Da sette anni Maxime Brunerie è il suo assillo segreto. E il suo enigma. Il giorno dell’attentato il presidente era parso minimizzare l’accaduto, limitandosi a dire: «Credevo fosse un petardo». In seguito però si è interrogato a lungo sulle motivazioni di quel ragazzone alto e magro, che a 25 anni voleva morire «entrando nella Storia». Per giorni Chirac aveva guardato attentamente le fotografie che, sui giornali, mostravano il ragazzo in mezzo ai militanti di estrema destra, il braccio teso nel saluto hitleriano. Due mesi prima era stato rieletto presidente nelle circostanze più sorprendenti, un duello con Jean-Marie Le Pen. Era possibile odiare fino a quel punto?
Tra il vecchio animale politico e il ragazzo sbandato, si snoda una storia stupefacente. Già il 16 luglio 2002 Maxime Brunerie scrive al presidente della Repubblica per scusarsi del gesto «insensato e intollerabile» e dire tutta la sua disperazione. Chirac non risponde e il suo silenzio addolora i genitori. Ma l’Eliseo è ancora sotto lo choc per l’attentato e le gravi falle nella sicurezza presidenziale che ha rivelato. Soprattutto Bernadette Chirac è terrorizzata: da anni vede il marito lanciarsi letteralmente in mezzo alla folla e vive nel terrore di un attentato.
Ma c’è un uomo che intercede presso l’Eliseo: Stéphane Beaudet, il giovanissimo sindaco Ump - il partito del presidente - di Courcouronnes, la cittadina dell’Essonne dove vivono i Brunerie. Li conosce bene: lui ha consigliato l’avvocato, lui ha raccontato al presidente la disperazione di quella coppia e la vita desolata del loro figlio, con il quale non vanno d’accordo, completando il quadro già abbozzato nella perizia psichiatrica. Il padre, un tecnico con la passione del gioco delle bocce, non si è mai molto occupato del suo primogenito, di cui praticamente ignora le inclinazioni politiche. Ma non riesce a credere che da solo abbia potuto procurarsi il fucile e arrivare fino agli Champs-lysées, per di più in prima fila, senza essere arrestato. E’ convinto che ci sia stato un complotto, di cui suo figlio sarebbe stato strumento e vittima.

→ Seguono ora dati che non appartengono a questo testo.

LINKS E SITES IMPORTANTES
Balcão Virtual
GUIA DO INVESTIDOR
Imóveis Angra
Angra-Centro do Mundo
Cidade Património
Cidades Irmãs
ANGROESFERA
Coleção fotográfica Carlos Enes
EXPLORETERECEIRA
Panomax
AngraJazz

Nel dicembre 2004 comincia il processo. Il tentato «magnicidio» - come vengono chiamati i crimini contro i personaggi importanti - o da parte di un ragazzo travolto dal fascismo lascia rapidamente il posto all’esposizione del deserto affettivo in cui è vissuto, ai suoi complessi, al cancro ai linfonodi che l’ha colpito a 21 anni. Chirac è colpito: più che l’alfiere di un complotto di estrema destra, gli sembra un ragazzo molto infelice. Confida agli intimi: «Non personalizziamo il gesto. Non ero io il suo bersaglio, ma ciò che rappresento. Quando si è respinti dalla società, si cerca di colpire il suo simbolo più alto».

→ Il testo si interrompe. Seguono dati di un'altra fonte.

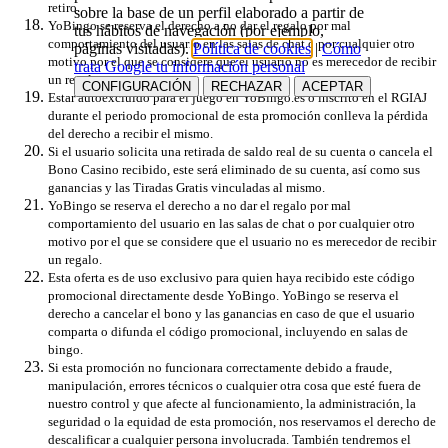
retiro.
sobre la base de un perfil elaborado a partir de
YoBingo se reserva el derecho a no dar el regalo por mal
tus hábitos de navegación (por ejemplo,
comportamiento del usuario en las salas de chat o por cualquier otro
páginas visitadas).
Política de cookies
|
Cómo
motivo por el que se considere que el usuario no es merecedor de recibir
trata Google tu información personal
un regalo.
CONFIGURACIÓN
RECHAZAR
ACEPTAR
Estar autoexcluido para el juego en YoBingo.es o inscrito en el RGIAJ
durante el periodo promocional de esta promoción conlleva la pérdida
del derecho a recibir el mismo.
Si el usuario solicita una retirada de saldo real de su cuenta o cancela el
Bono Casino recibido, este será eliminado de su cuenta, así como sus
ganancias y las Tiradas Gratis vinculadas al mismo.
YoBingo se reserva el derecho a no dar el regalo por mal
comportamiento del usuario en las salas de chat o por cualquier otro
motivo por el que se considere que el usuario no es merecedor de recibir
un regalo.
Esta oferta es de uso exclusivo para quien haya recibido este código
promocional directamente desde YoBingo. YoBingo se reserva el
derecho a cancelar el bono y las ganancias en caso de que el usuario
comparta o difunda el código promocional, incluyendo en salas de
bingo.
Si esta promoción no funcionara correctamente debido a fraude,
manipulación, errores técnicos o cualquier otra cosa que esté fuera de
nuestro control y que afecte al funcionamiento, la administración, la
seguridad o la equidad de esta promoción, nos reservamos el derecho de
descalificar a cualquier persona involucrada. También tendremos el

Annie Brunerie vorrebbe incontrare Chirac, chiedere il suo perdono. Beaudet intercede ancora una volta. Alla fine arriva il sì, a condizione che la donna non chieda la grazia per il figlio. L’incontro avviene nel maggio 2005.
Maxime Brunerie intanto è diventato un altro. In carcere si è diplomato, si è riconciliato con la famiglia, è diventato più sicuro di sé, più maturo. Il suo avvocato, che inizialmente aveva considerato un fallimento della sua difesa la condanna a dieci anni - sperava nella metà - comincia a pensare che tutto quel tempo non solo ha fatto capire a Brunerie la gravità del suo atto, ma lo ha reso capace di assumersi le sue responsabilità. Oggi, quando gli chiedono se ha patito gli anni in carcere, risponde che non gli sono sembrati troppo lunghi. Intanto Chirac prosegue la stesure delle sue memorie. Al momento non ha ancora affrontato il 14 luglio 2002.